Table of Contents
- 1. Product Overview
- 1.1 Target Market & Applications
- 2. In-Depth Technical Parameter Analysis
- 2.1 Absolute Maximum Ratings
- 2.2 Thermal Characteristics
- 2.3 Electrical & Optical Characteristics
- 3. Binning System Explanation
- 3.1 Forward Voltage (Vf) Binning
- 3.2 Luminous Intensity (Iv) Binning
- 3.3 Dominant Wavelength (Wd) Binning
- LED Specification Terminology
- Photoelectric Performance
- Electrical Parameters
- Thermal Management & Reliability
- Packaging & Materials
- Quality Control & Binning
- Testing & Certification
1. Product Overview
This document details the specifications for a surface-mount device (SMD) Light Emitting Diode (LED) utilizing an AlInGaP (Aluminum Indium Gallium Phosphide) semiconductor material to produce yellow light. The LED features a diffused lens, which scatters the emitted light to create a wider, more uniform viewing pattern compared to clear-lens LEDs. This characteristic makes it suitable for applications requiring even illumination and wide-angle visibility.
The core advantages of this component include its compact SMD package designed for automated PCB assembly, compatibility with infrared reflow soldering processes, and qualification to automotive-grade reliability standards. It is engineered for space-sensitive applications across various electronic equipment segments.
1.1 Target Market & Applications
The primary target market for this LED is the automotive electronics sector, specifically for accessory applications. Its design and qualification make it suitable for integration into vehicle interior lighting, dashboard indicators, switch backlighting, and other non-critical illumination functions within the cabin. The robust packaging and specified thermal performance are aligned with the environmental demands of automotive environments.

Stored records
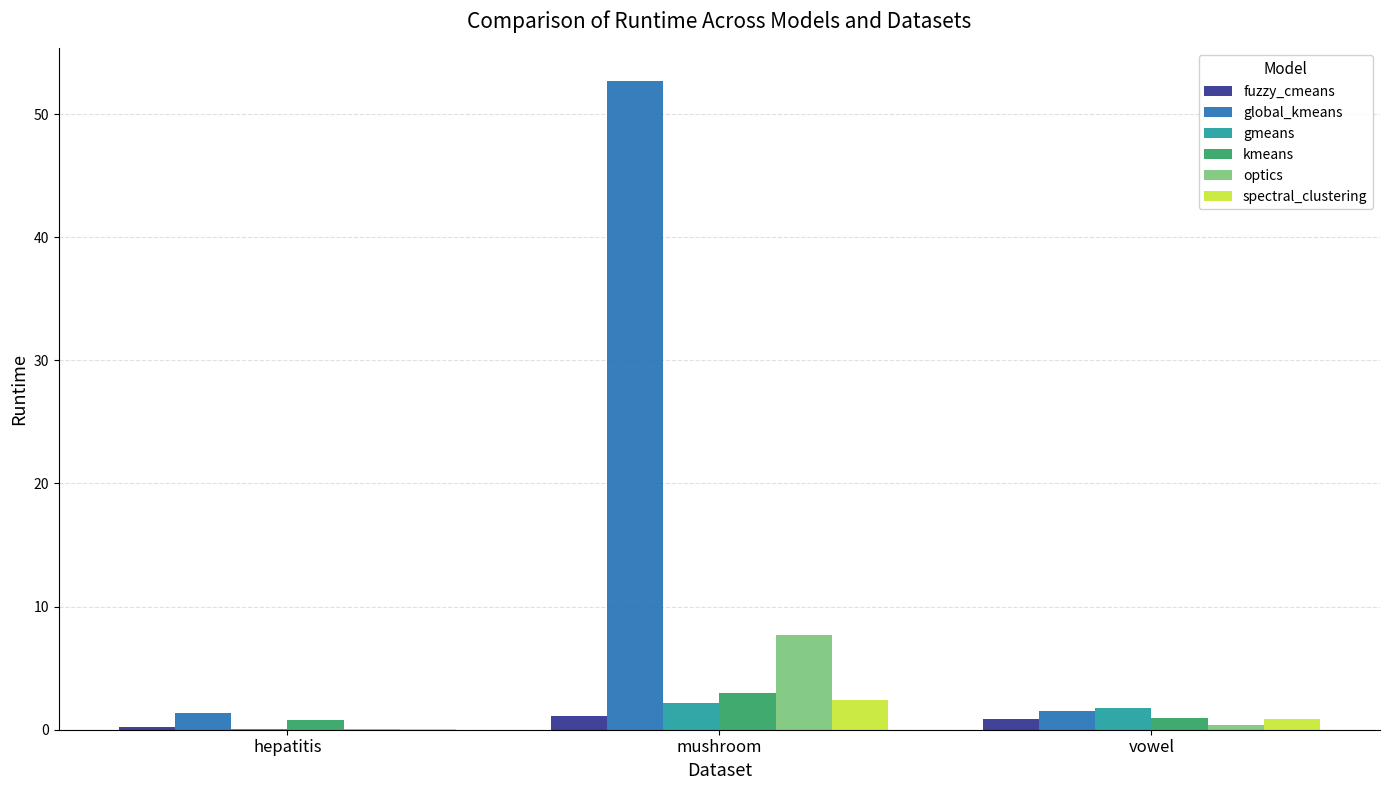

What is the total value across all series at hepatitis?

2.6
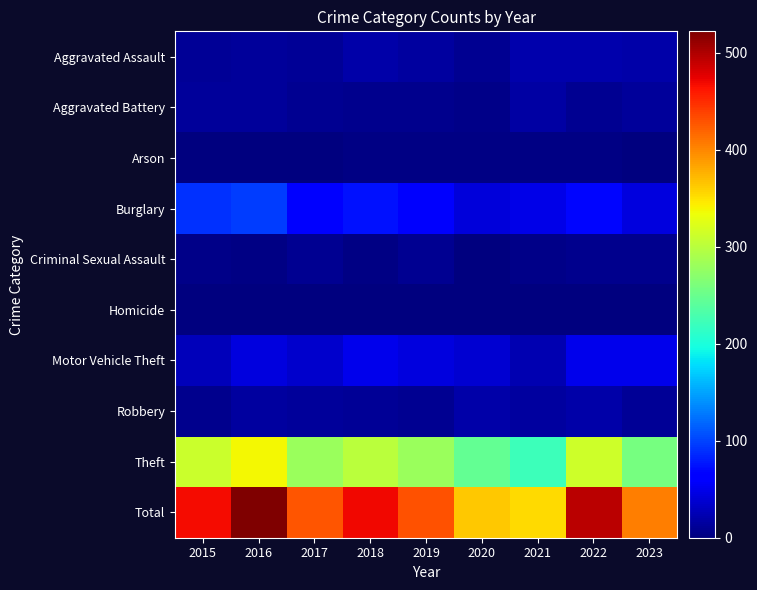

At how many categories does at least one series exceed 168?

9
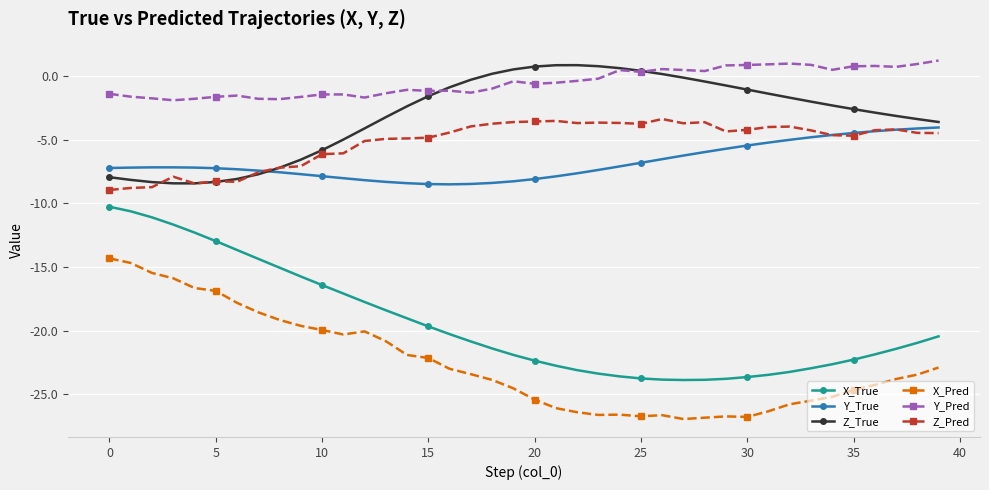

What is the lowest value of the Z_True series?

-8.4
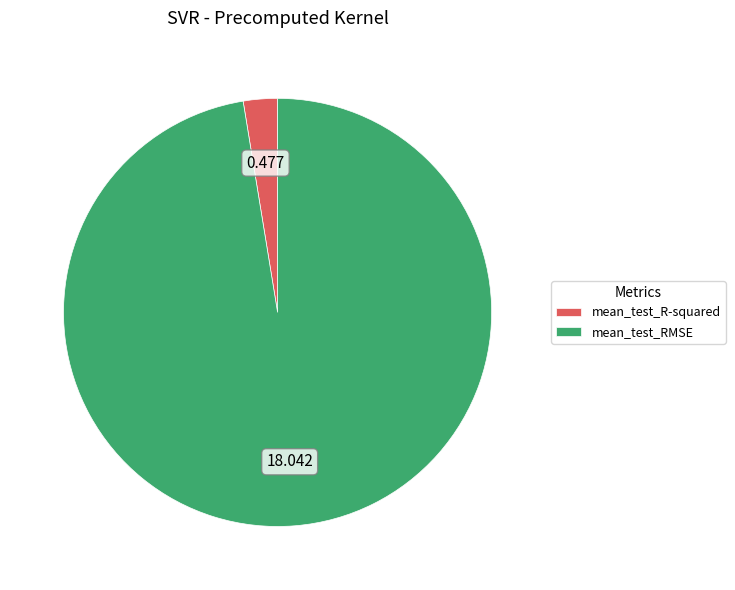

Does mean_test_RMSE represent more than half of the total?

Yes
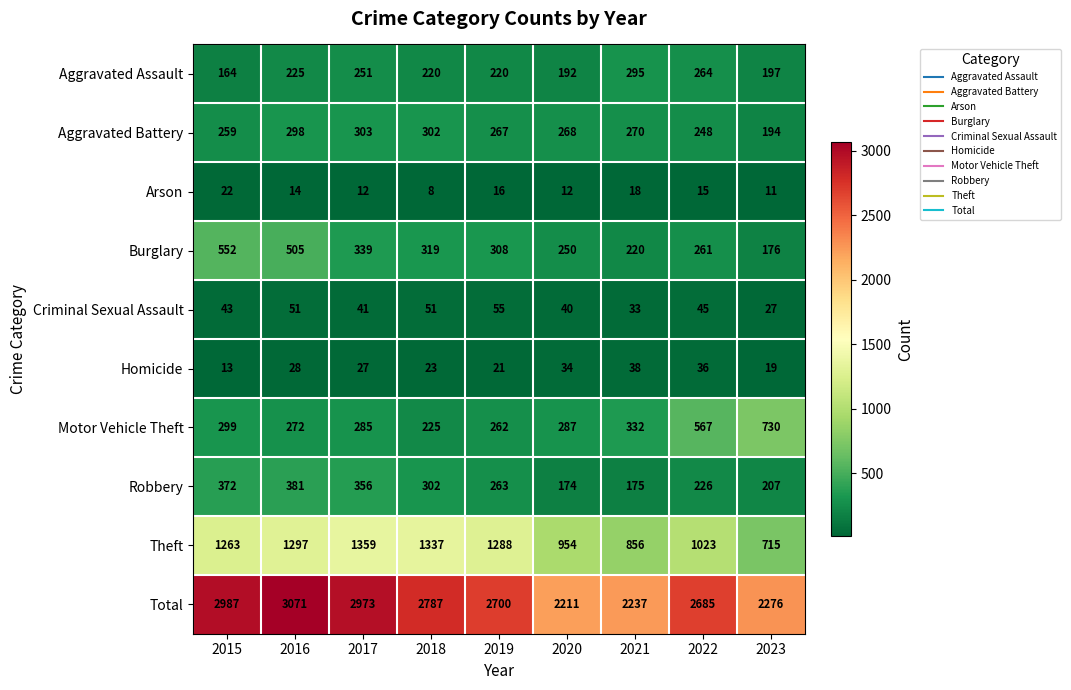

What is the greatest value displayed?

3071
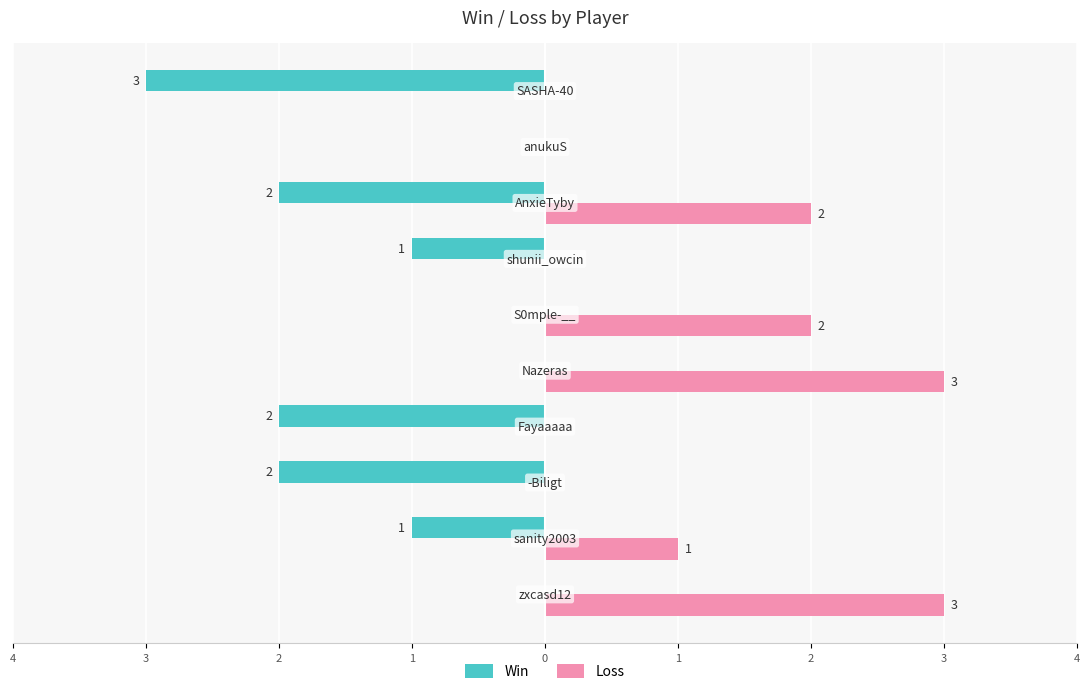

Reading left to right, transcribe all the data shown in this chart.

Win: 0	-1	-2	-2	0	0	-1	-2	0	-3
Loss: 3	1	0	0	3	2	0	2	0	0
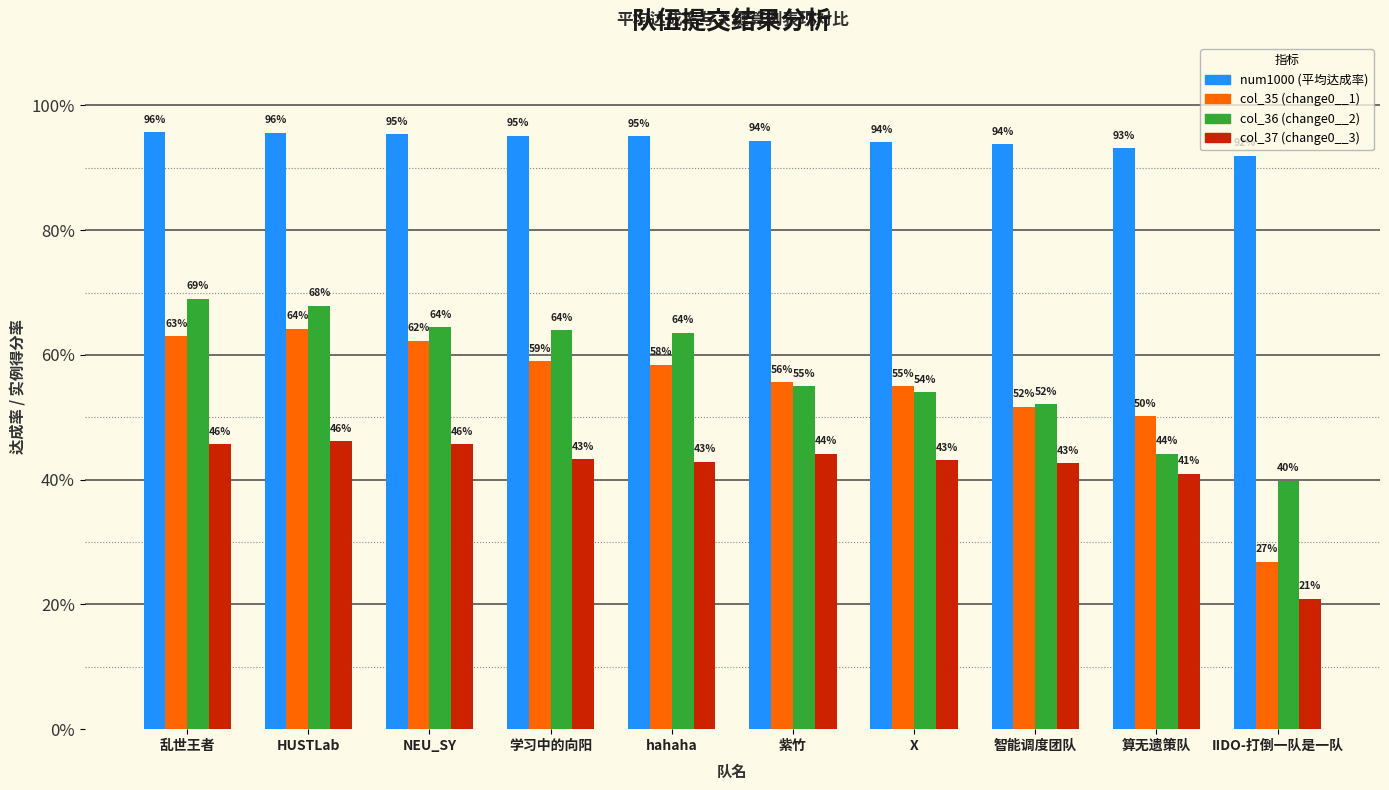

Does the chart contain any negative values?

No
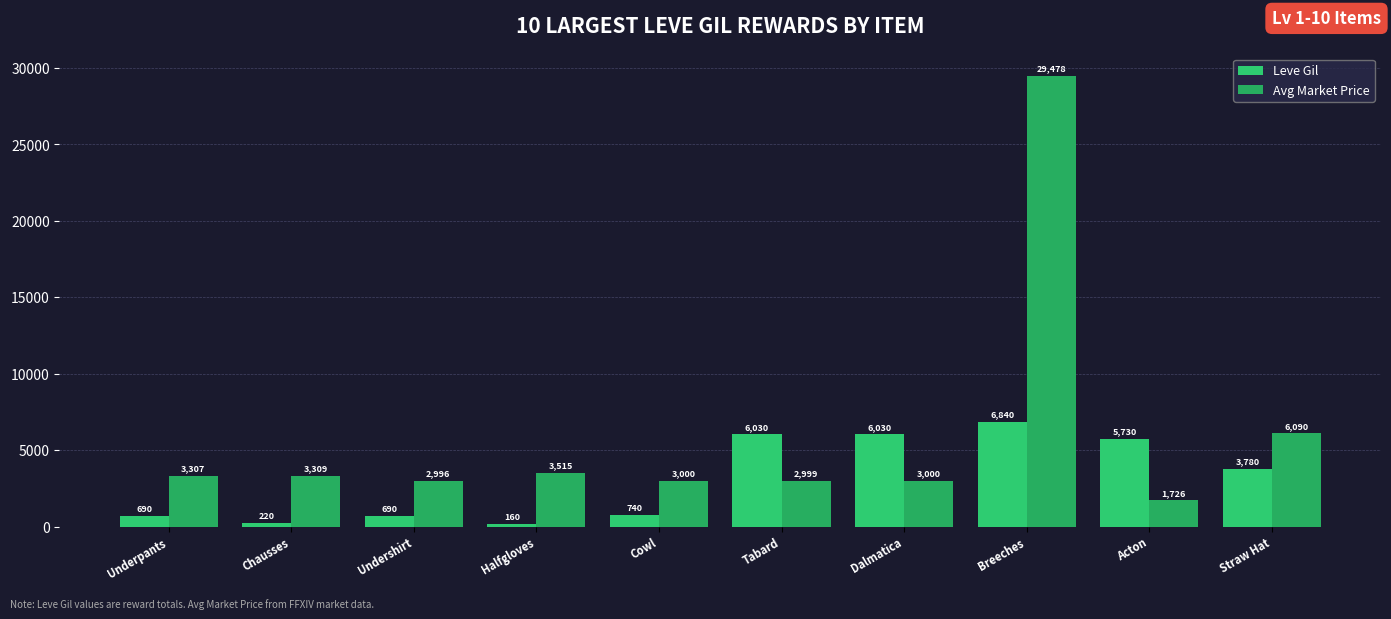

What is the label of the 3rd bar from the left?

Undershirt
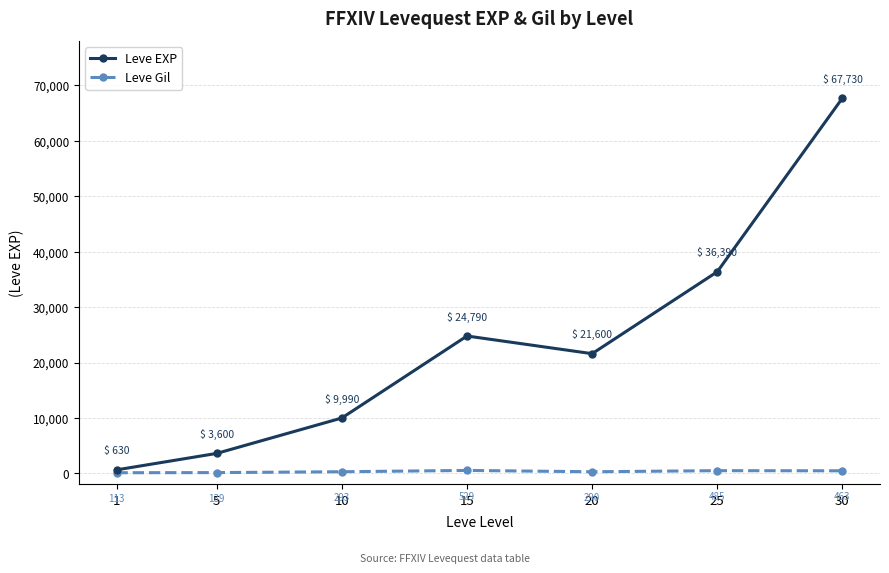

Which series has the largest total across all categories?

Leve EXP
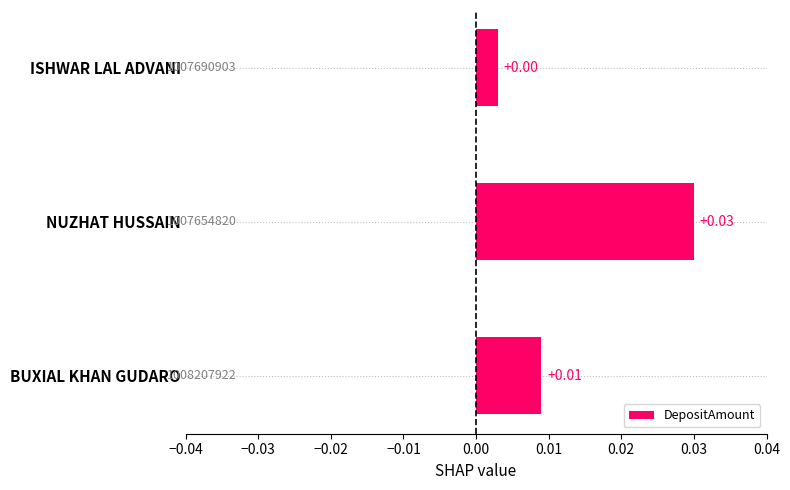

Between NUZHAT HUSSAIN and ISHWAR LAL ADVANI, which is larger?

NUZHAT HUSSAIN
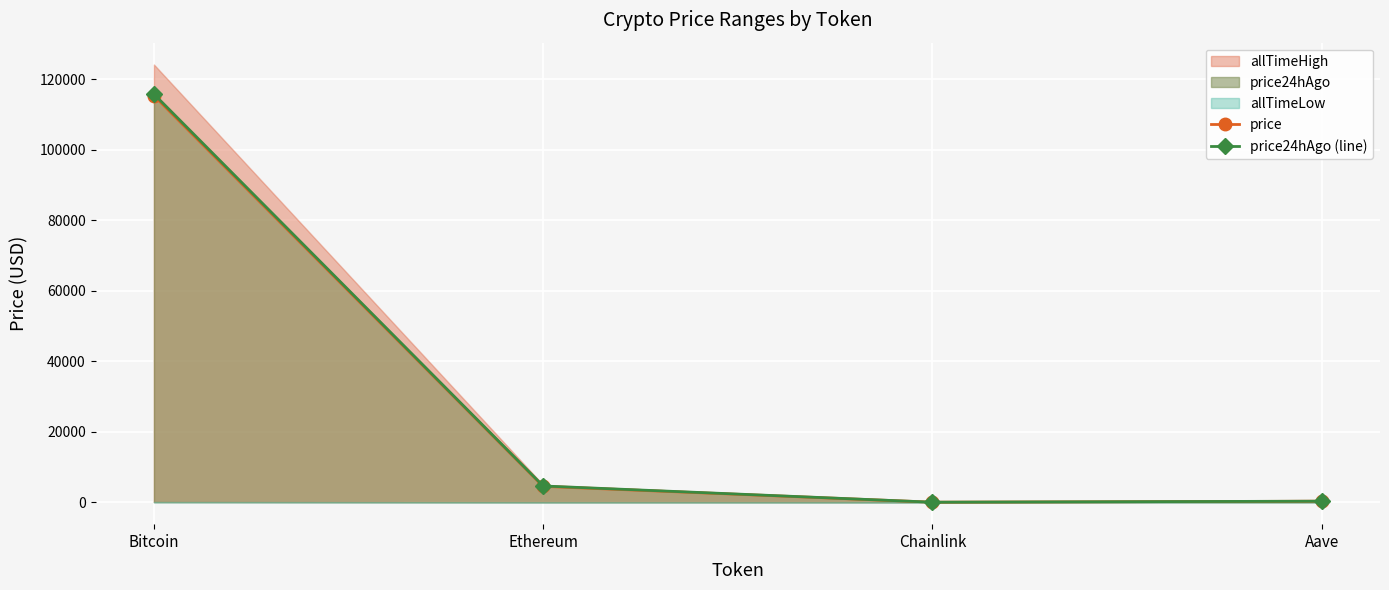

At how many categories does at least one series exceed 18814?

1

_Actions to take:_
(A) Summarize the LED datasheet excerpt in two sentences.
(B) Continue the LED datasheet excerpt from where it stops.
These entries were drawn from a separate source.

_Response list:_
(A) The datasheet covers a surface-mount yellow LED built on AlInGaP semiconductor material, with a diffused lens that gives a wider, more uniform viewing pattern than clear-lens LEDs. It has a compact package suited to automated PCB assembly and infrared reflow soldering, is qualified to automotive-grade reliability standards, and is aimed mainly at automotive accessory uses such as interior lighting, dashboard indicators and switch backlighting.

(B)
Beyond automotive use, its general features like I.C. compatibility, automatic placement compatibility, and RoHS compliance make it a viable component for a wide variety of consumer and industrial electronics, including portable devices, network equipment indicators, and general-purpose status lighting where reliable, solid-state illumination is required.
2. In-Depth Technical Parameter Analysis
A comprehensive understanding of the electrical, optical, and thermal parameters is crucial for successful circuit design and reliable long-term operation.
2.1 Absolute Maximum Ratings
These ratings define the stress limits beyond which permanent damage to the device may occur. Operation under or at these limits is not guaranteed.
- Power Dissipation (Pd): 185.5 mW. This is the maximum amount of power the LED can dissipate as heat at an ambient temperature (Ta) of 25°C. Exceeding this limit risks overheating the semiconductor junction.
- DC Forward Current (IF): 70 mA. The maximum continuous forward current that can be applied.
- Peak Forward Current: 100 mA. This is permissible only under pulsed conditions (1/10 duty cycle, 0.1ms pulse width) to allow for brief over-current scenarios, such as during power-on transients, without causing damage.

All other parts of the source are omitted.